Background: Although patients with chronic obstructive pulmonary disease (COPD) receive poor-quality palliative care, information about the use of palliative sedation (PS) in the last days of life is very scarce. Objectives: To compare the use of PS in hospitalized patients who died from COPD or lung cancer and identify factors correlating with PS application. Methods: In a retrospective observational cohort study, from 1,675 patients died at a teaching hospital between 2013 and 2015, 109 patients who died from COPD and 85 from lung cancer were compared. Sociodemographic data, clinical characteristics, health care resource utilization, application of PS and prescribed drugs were recorded. Results: In the last 6 months of life, patients who died from COPD had more hospital admissions due to respiratory causes and less frequent support by a palliative home care team (PHCT). Meanwhile, during their last hospitalization, patients who died from COPD had fewer do-not-resuscitate orders and were subjected to more intensive care unit admissions and cardiopulmonary resuscitation maneuvers.

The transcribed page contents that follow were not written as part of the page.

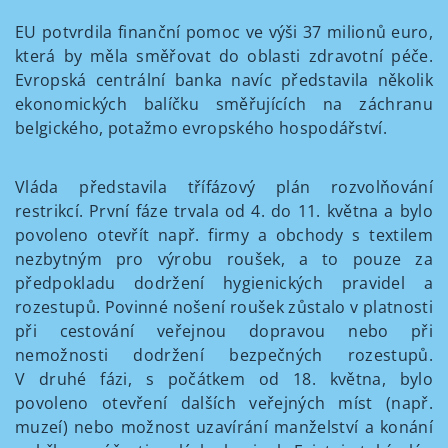
EU potvrdila finanční pomoc ve výši 37 milionů euro,
která by měla směřovat do oblasti zdravotní péče.
Evropská centrální banka navíc představila několik
ekonomických balíčku směřujících na záchranu
belgického, potažmo evropského hospodářství.
Vláda představila třífázový plán rozvolňování
restrikcí. První fáze trvala od 4. do 11. května a bylo
povoleno otevřít např. firmy a obchody s textilem
nezbytným pro výrobu roušek, a to pouze za
předpokladu dodržení hygienických pravidel a
rozestupů. Povinné nošení roušek zůstalo v platnosti
při cestování veřejnou dopravou nebo při
nemožnosti dodržení bezpečných rozestupů.
V druhé fázi, s počátkem od 18. května, bylo
povoleno otevření dalších veřejných míst (např.
muzeí) nebo možnost uzavírání manželství a konání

PS was applied less frequently in patients who died from COPD than in those who died from lung cancer (31 vs. 53%, p = 0.002). Overall, previous use of opioid drugs, support by a PHCT, and a diagnosis of COPD (adjusted odds ratio 0.48, 95% CI: 0.26–0.89, p = 0.020) were retained as factors independently related to PS. In COPD patients, only previous use of opioid drugs was identified as a PS-related factor. Conclusion: During their last days of life, hospitalized COPD patients receive PS less frequently than patients with lung cancer.